Marksist Fikir Topluluğu’ndan bir SEP sempatizanıyla Sosyalist’in son sayısına da konu olmuş Ukrayna-Rusya Savaşı üzerine sohbet ettik. Devrimciliğin iki temel ilkesinden, yani bütün sorunları iktidar sorununa bağlamak ve hakim sınıf devletleriyle işbirliği yapmayıp onları yıktıkları konusunda anlaştıktan sonra, Ukrayna meselesinde de takınılması gereken komünist tutumun iki gerici burjuva yahut emperyalist devlete yedeklenmeyerek, “asıl düşman kendi yurdunda” şiarını belleyerek öncelikle kendi hükümetinin yenilgisi uğruna savaşacak olan devrimci partiyi Ukrayna ve Rusya’da yaratmak olduğunu konuştuk. Bu itibarla, aslında Komintern belgelerinde Roy’un müdahalesiyle düzeltilen komünistlerin ittifak yapmak için halen güncelliğini koruyan ulusal devrimci kurtuluş hareketlerinin üç şartında ortaklaştığımızı, ne Donbass’ta ne de Ukrayna yahut Rusya’nın kuyruğuna sözümona “hiçbir politik destek vermeden” takılan akımların bütün bunların üzerinden atlayarak “bir şey yapmak uğruna” gerici burjuva diktatörlüklerinin o ya da bu şekliyle güdümünde olmasından bahsettik. Bu doğrultuda, aslında Ukrayna savaşıyla gün yüzüne çıkmayan ve orayla da sınırlı olmayan, yanı başımızda en çok devrimcinin yaşadığı ve uluslararası bir sorun olan Kürdistan’ın haklı savaşında sessiz kalmamak gerektiğini, bu yakıcı sorunun da çözümünün uluslararası olması sebebiyle komünist bir enternasyonali yaratmak için Ukrayna kadar uzaklara gitmememiz gerektiğini konuştuk.

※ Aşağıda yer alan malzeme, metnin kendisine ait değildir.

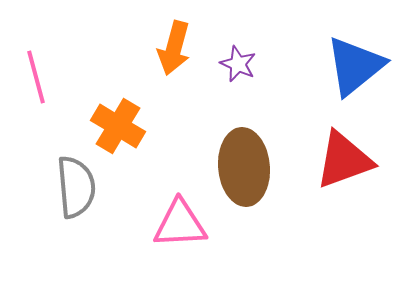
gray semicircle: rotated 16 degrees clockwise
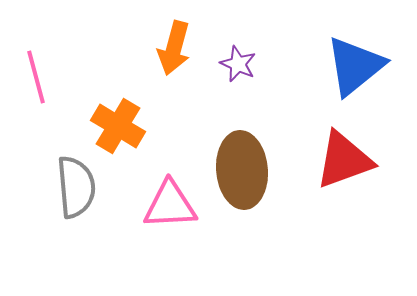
brown ellipse: moved 2 px left, 3 px down
pink triangle: moved 10 px left, 19 px up
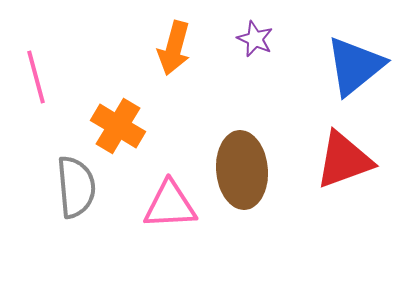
purple star: moved 17 px right, 25 px up
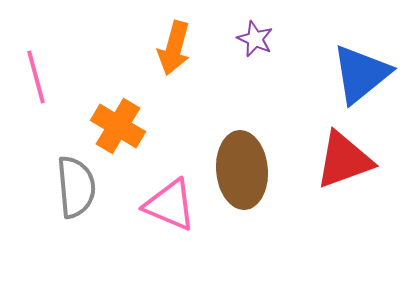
blue triangle: moved 6 px right, 8 px down
pink triangle: rotated 26 degrees clockwise
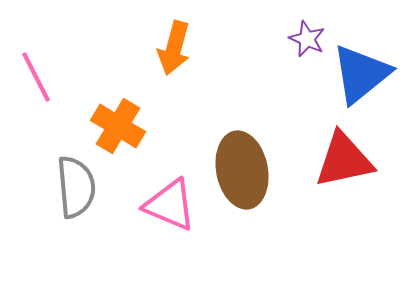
purple star: moved 52 px right
pink line: rotated 12 degrees counterclockwise
red triangle: rotated 8 degrees clockwise
brown ellipse: rotated 6 degrees counterclockwise
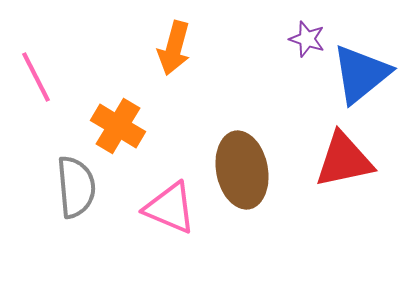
purple star: rotated 6 degrees counterclockwise
pink triangle: moved 3 px down
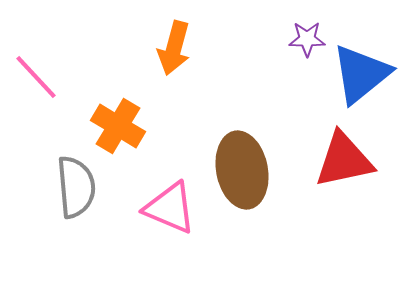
purple star: rotated 18 degrees counterclockwise
pink line: rotated 16 degrees counterclockwise
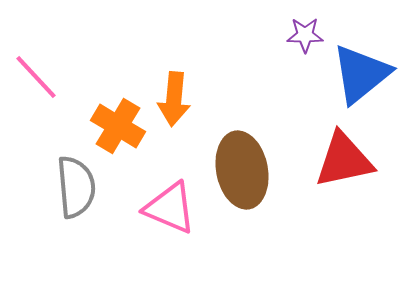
purple star: moved 2 px left, 4 px up
orange arrow: moved 51 px down; rotated 10 degrees counterclockwise
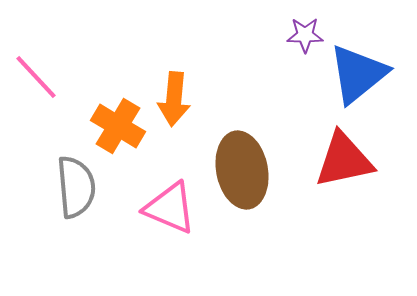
blue triangle: moved 3 px left
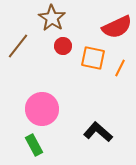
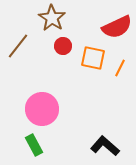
black L-shape: moved 7 px right, 14 px down
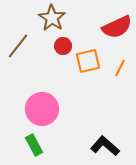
orange square: moved 5 px left, 3 px down; rotated 25 degrees counterclockwise
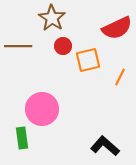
red semicircle: moved 1 px down
brown line: rotated 52 degrees clockwise
orange square: moved 1 px up
orange line: moved 9 px down
green rectangle: moved 12 px left, 7 px up; rotated 20 degrees clockwise
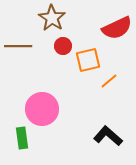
orange line: moved 11 px left, 4 px down; rotated 24 degrees clockwise
black L-shape: moved 3 px right, 10 px up
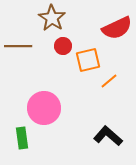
pink circle: moved 2 px right, 1 px up
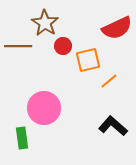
brown star: moved 7 px left, 5 px down
black L-shape: moved 5 px right, 10 px up
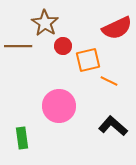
orange line: rotated 66 degrees clockwise
pink circle: moved 15 px right, 2 px up
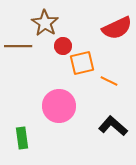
orange square: moved 6 px left, 3 px down
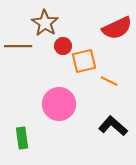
orange square: moved 2 px right, 2 px up
pink circle: moved 2 px up
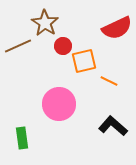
brown line: rotated 24 degrees counterclockwise
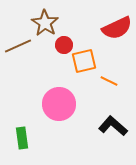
red circle: moved 1 px right, 1 px up
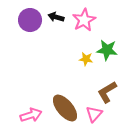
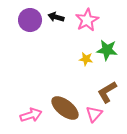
pink star: moved 3 px right
brown ellipse: rotated 12 degrees counterclockwise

Marksist Fikir Topluluğu belli bir saatten sonra masasını toplayıp gittikten sonra Kaldıraç Üniversite’den arkadaşlar gelip yanımıza masalarını kurdular. Aynı hafta içerisinde gerçekleşecek olan 1 Mayıs konulu pikniklerine davet broşürlerini dağıttılar.

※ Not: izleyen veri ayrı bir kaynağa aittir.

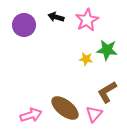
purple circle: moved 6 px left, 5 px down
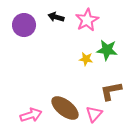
brown L-shape: moved 4 px right, 1 px up; rotated 20 degrees clockwise
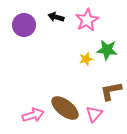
yellow star: rotated 24 degrees counterclockwise
pink arrow: moved 2 px right
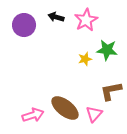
pink star: moved 1 px left
yellow star: moved 1 px left
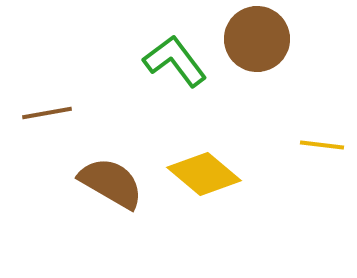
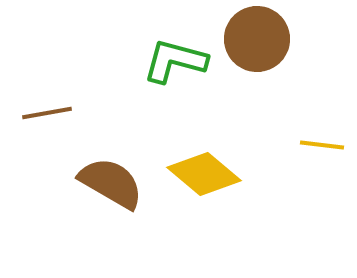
green L-shape: rotated 38 degrees counterclockwise
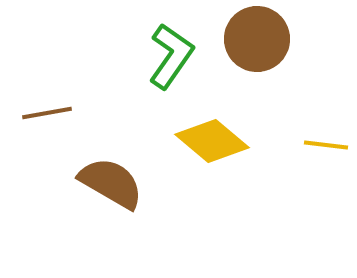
green L-shape: moved 4 px left, 5 px up; rotated 110 degrees clockwise
yellow line: moved 4 px right
yellow diamond: moved 8 px right, 33 px up
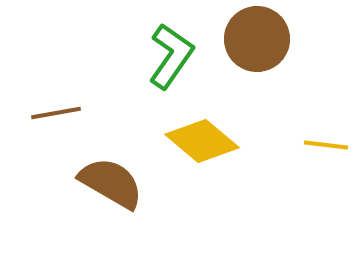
brown line: moved 9 px right
yellow diamond: moved 10 px left
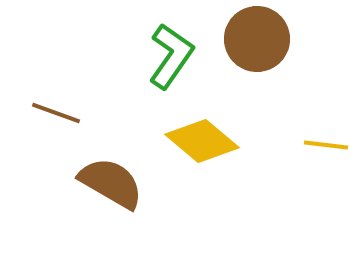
brown line: rotated 30 degrees clockwise
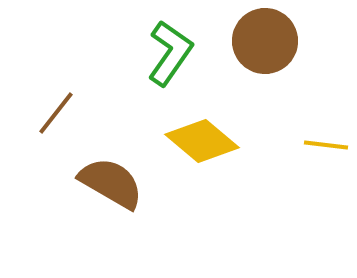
brown circle: moved 8 px right, 2 px down
green L-shape: moved 1 px left, 3 px up
brown line: rotated 72 degrees counterclockwise
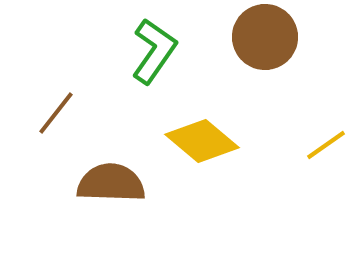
brown circle: moved 4 px up
green L-shape: moved 16 px left, 2 px up
yellow line: rotated 42 degrees counterclockwise
brown semicircle: rotated 28 degrees counterclockwise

Gün boyunca masamız birçok kişinin ilgisini çekti. Çeşitli çevrelerden insanlar masamıza gelip gazete, dergi, broşür aldı, siyasetimizin neleri savunduğuyla, neler yaptığımızla ilgili sorular sordu. 1 Mayıs’ta da yükselteceğimiz “Demokrasi İçin Tek Yol Devrim”, “Kahrolsun Ezen Ulus Şovenizmi” ve “Devrim İçin Devrimci Parti” şiarlarımızda cisimleşmiş siyasi hattımızı daha da somutlaştırarak birlikte konuştuk, sonrasında onları 1 Mayıs pikniğimize ve 1 Mayıs’ta yürümeye davet ettik.